▶ **Problem details**
For the entries below, the expected answer is the line with "hfov_deg: 102.1", the line with "focal_mm: 2.22", and every line between them, exactly as written, and nothing more.
Start of Provided entries
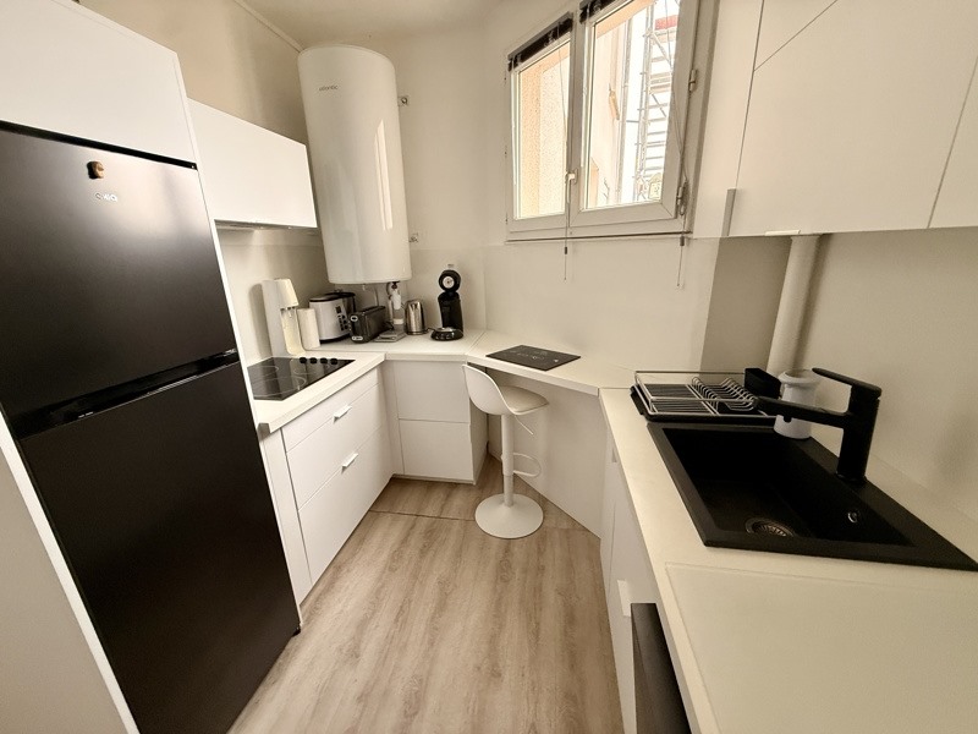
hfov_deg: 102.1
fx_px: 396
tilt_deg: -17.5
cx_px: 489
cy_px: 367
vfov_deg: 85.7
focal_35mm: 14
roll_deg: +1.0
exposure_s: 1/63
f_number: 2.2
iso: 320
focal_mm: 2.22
End of Provided entries
Start of Provided entries
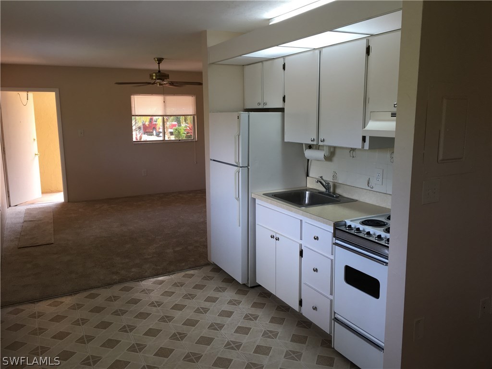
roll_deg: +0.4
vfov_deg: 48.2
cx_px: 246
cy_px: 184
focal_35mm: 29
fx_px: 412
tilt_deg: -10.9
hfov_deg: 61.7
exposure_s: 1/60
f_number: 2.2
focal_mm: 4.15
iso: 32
End of Provided entries
Start of Provided entries
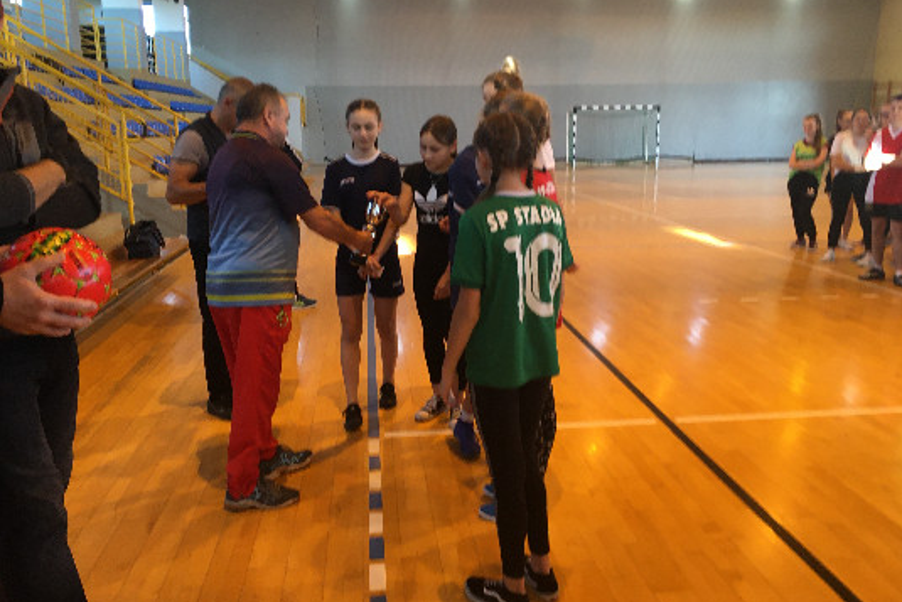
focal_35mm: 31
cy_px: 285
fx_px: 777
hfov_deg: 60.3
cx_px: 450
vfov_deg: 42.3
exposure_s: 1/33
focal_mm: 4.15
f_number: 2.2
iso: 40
End of Provided entries
▶ **Your solution**
hfov_deg: 102.1
fx_px: 396
tilt_deg: -17.5
cx_px: 489
cy_px: 367
vfov_deg: 85.7
focal_35mm: 14
roll_deg: +1.0
exposure_s: 1/63
f_number: 2.2
iso: 320
focal_mm: 2.22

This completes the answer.